Maurice Lea Park
Swadlincote, South Derbyshire, UK
|Title:||Maurice Lea Park, Swadlincote, South Derbyshire, UK|
|Markets:||Parks and Green Spaces|
|Client:||South Derbyshire District Council|
The Heritage Lottery Funded restoration of Maurice Lea Memorial park, the largest municipal park in Swadlincote, South Derbyshire. The park was presented to the district by a local entrepreneur, Herbert Lea, in remembrance of his son Maurice Lea who was killed in France during the First World War.
South Derbyshire District Council were awarded £1m HLF money to restore Maurice Lea Park and bring it back to its former glory, whilst providing a modern park for the whole community to use. Gillespies was appointed to undertake the detailed design of the proposals and to oversee the implementation of the project.
An important part of the work involved extensive consultation with the local community on the proposals, understanding what people thought about the park and how it was being used.
Gillespies’ work focused on the restoration of the remaining original park features. This included the complete restoration of an ornate iron bandstand, reinstatement of boundary railings and the reintroduction of a feature fountain. Specialist metalwork restorers were commissioned to ensure that the repairs were sympathetic to the original design and construction. All the footpaths, stone walls and steps were rebuilt, including the imposing stone gate piers.

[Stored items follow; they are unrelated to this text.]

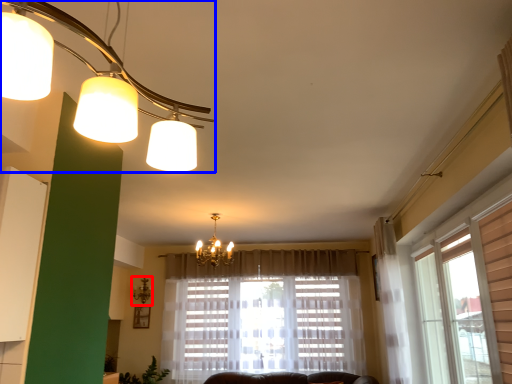
Question: Which object appears closest to the camera in this image, lamp (highlighted by a red box) or lamp (highlighted by a blue box)?

Choices:
 (A) lamp
 (B) lamp

Answer: (B)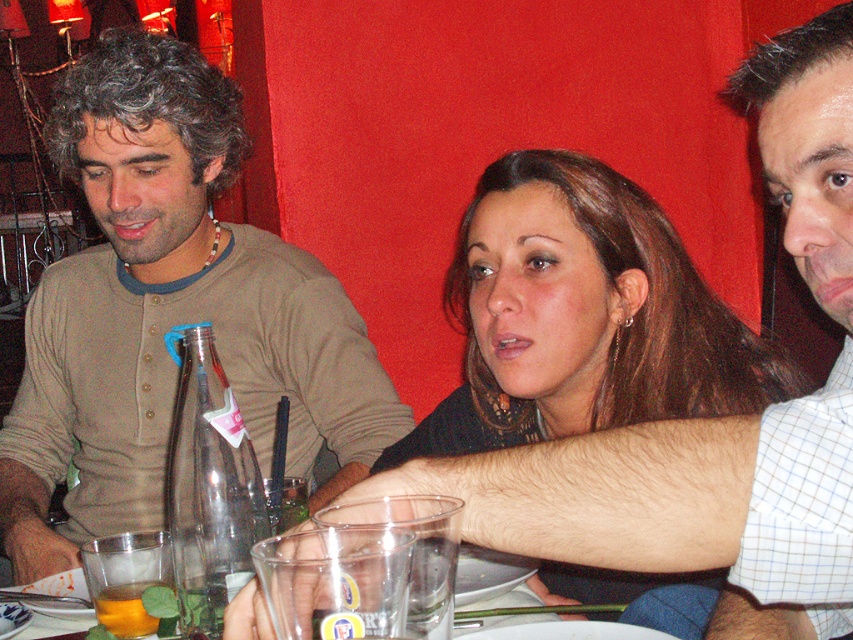
Does point (155, 56) come farther from viewer compared to point (230, 589)?

That is True.

Which is in front, point (231, 296) or point (206, 612)?

Positioned in front is point (206, 612).

Image resolution: width=853 pixels, height=640 pixels. Find the location of `matte brown shirt at left`. matte brown shirt at left is located at coordinates (169, 310).

Looking at this image, between smooth brown hair at center and translucent glass at lower left, which one has more height?

Standing taller between the two is smooth brown hair at center.

This screenshot has width=853, height=640. What do you see at coordinates (582, 316) in the screenshot?
I see `smooth brown hair at center` at bounding box center [582, 316].

Identify the location of smooth brown hair at center. Image resolution: width=853 pixels, height=640 pixels. (582, 316).

Can you confirm if translucent glass at lower left is positioned above translucent glass cup at lower left?

Indeed, translucent glass at lower left is positioned over translucent glass cup at lower left.

Is point (218, 614) positioned behind point (129, 609)?

No, (218, 614) is in front of (129, 609).

Image resolution: width=853 pixels, height=640 pixels. Find the location of `translucent glass at lower left`. translucent glass at lower left is located at coordinates (209, 602).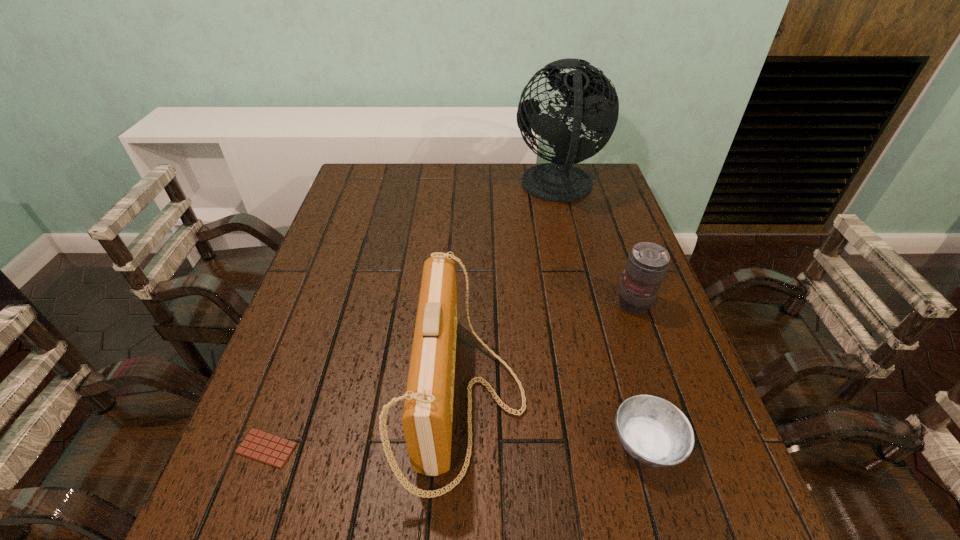
Find the location of `free space that satisfies the following two spatial constraints: 1. on the front-facing side of the tallest object; 2. on the front side of the shortest object`. free space that satisfies the following two spatial constraints: 1. on the front-facing side of the tallest object; 2. on the front side of the shortest object is located at coordinates (620, 448).

Where is `vacant space that satisfies the following two spatial constraints: 1. on the side of the second farthest object where the control switches are located; 2. on the decorative side of the handbag`? vacant space that satisfies the following two spatial constraints: 1. on the side of the second farthest object where the control switches are located; 2. on the decorative side of the handbag is located at coordinates point(667,399).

The soft landscape was also refurbished to reflect the original design. Shrub beds were replanted and a new ornamental herbaceous garden created on the site of the old pond.
The introduction of new railings and gateways has given the park new prominence in the local area. The removal of the overgrown boundary hedgerow has opened up views into the park from the surrounding streets and improved security for park users.
The restoration has been very successful and the park is now an important heritage and environmental resource. A ‘Poppy Walk’ heritage trail has been created to celebrate the park’s transformation from a despoiled coal mining area in the 1920’s to a thriving community park for the 21st century.